─── TRECHO APRESENTADO ───

Texto de Joaquim Maria Botelho
Casou-se, em 1949, com a prima Ruth, sua melhor e mais querida amiga. E passou a vida pedindo a Deus que lhe permitisse morrer antes dela, porque não suportaria perdê-la. Foi atendido no dia 9 de outubro de 2001, abatido pelo mal de Alzheimer.
O casal viveu em São Paulo os primeiros anos do casamento. Zizinho trabalhava na Estrada de Ferro Central do Brasil e Ruth no Laboratório Torres e em algumas editoras. Mas, sempre que podiam, ficavam períodos em Cachoeira Paulista, na chacrinha herdada do avô, o guarda-chaves Juca Botelho.
No começo de 1955, decidiram mudar-se para cá. Tinham três filhos pequenos – e eu na barriga – e queriam a tranquilidade de vê-los brincando e crescendo em lugar saudável, em contato com a terra e com animais. Ruth pediu remoção e assumiu cadeira no Colégio Valparaíba. Para ela não foi difícil. Graduada em Letras, num tempo em que o grau universitário era raro entre as professoras, e já autora de dois livros festejados pela crítica, tinha numerosos pontos de vantagem sobre os competidores e podia escolher qualquer escola que lhe aprouvesse. Para completar o plano, Zizinho, aventureiro e sonhador, abandonou o emprego promissor na estrada de ferro e resolveu que conseguiria trabalhar em Cachoeira Paulista ou em qualquer cidade próxima. Não perdia, nada, em sua opinião. Seu pai, Antonio Botelho, era o agente da estação Roosevelt da Estrada de Ferro Central do Brasil, seu chefe e por isso mesmo motivo de inveja entre os colegas. Chamavam-no de Botelhinho, em mal disfarçada censura por uma suposta preferência do agente pelo filho, em detrimento dos profissionais da área. Correto, dono de um código rígido de ética pessoal, Zizinho mortificava-se com a situação. Por isso, a mudança de cidade e de emprego não o incomodou. Muito depressa, conseguiu ocupação como laboratorista em uma firma de fotografia, na cidade de Lorena. Trabalhava à noite, quando Ruth já havia chegado a casa, das aulas do colégio. Trabalho exaustivo e inexpressivo, pelo menos serviu-lhe de escola para transformá-lo no excelente fotógrafo que foi. Aprendeu a composição química dos reveladores, fixadores e banhos de parada. Lia avidamente sobre história da arte, composição, estética.

─── DADOS ───

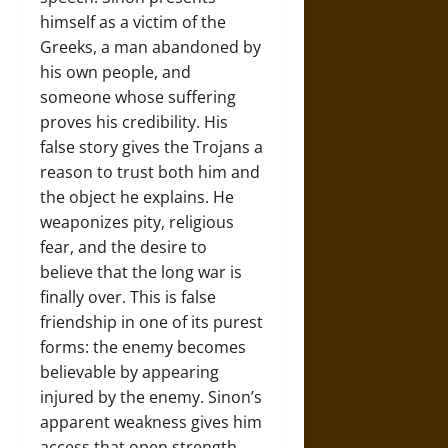
himself as a victim of the
Greeks, a man abandoned by
his own people, and
someone whose suffering
proves his credibility. His
false story gives the Trojans a
reason to trust both him and
the object he explains. He
weaponizes pity, religious
fear, and the desire to
believe that the long war is
finally over. This is false
friendship in one of its purest
forms: the enemy becomes
believable by appearing
injured by the enemy. Sinon’s
apparent weakness gives him
access that open strength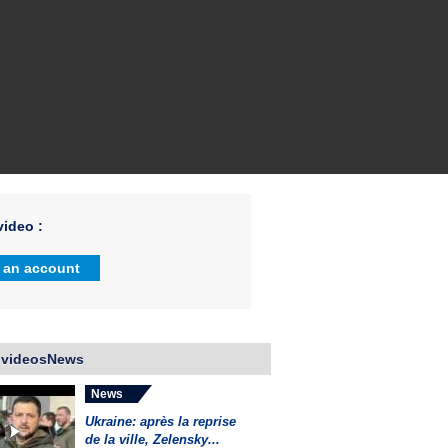
ideo :
 an account
 videosNews
News
Ukraine: après la reprise
de la ville, Zelensky...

───

**INSTRUÇÕES DAS TAREFAS**
a. No relato sobre Zizinho e Ruth, por que trocar de cidade e de emprego não incomodou Zizinho? Responda em até três frases.
b. Escreva a continuação do relato sobre Zizinho e Ruth a partir da última frase mostrada.

**RESULTADOS ESPERADOS**
a. O pai dele, Antonio Botelho, era o agente da estação Roosevelt e seu chefe, e por isso os colegas tinham inveja de Zizinho. Eles o chamavam de Botelhinho, insinuando que o pai o preferia aos outros profissionais. Correto e dono de uma ética pessoal rígida, Zizinho sofria com essa situação.

b.
Já atuando como fotógrafo, ele próprio construiu o ampliador, ele próprio comprava os químicos e misturava as soluções de nome difícil, como hidroquinona e hipossulfito. Todos nós o ajudávamos a estender, secar e cortar retratos. Menino, muitas vezes eu fazia as entregas das encomendas. Mais tarde, Marcos e Júnia também desempenharam a função. Papai tentou me entusiasmar pela técnica, mas confesso que não consegui me interessar pela fotografia. Marcos, por esse tempo, era quem começava a se animar pela carreira do pai e era quem mais aproveitava os momentos com ele, no laboratório.
Zizinho foi homem extraordinariamente devotado à mulher e aos filhos. Alegre e carinhoso. Em casa, à noite, tocava violão e cantava, com todos os filhos em volta. Apreciava música clássica e nos incentivava a ouvir. Ensinou-nos a dançar. Ele e Ruth escreviam e montavam peças de teatro, das quais participavam amigos, alunos, e nós também. Foram, sempre, verdadeiros agitadores culturais na cidade.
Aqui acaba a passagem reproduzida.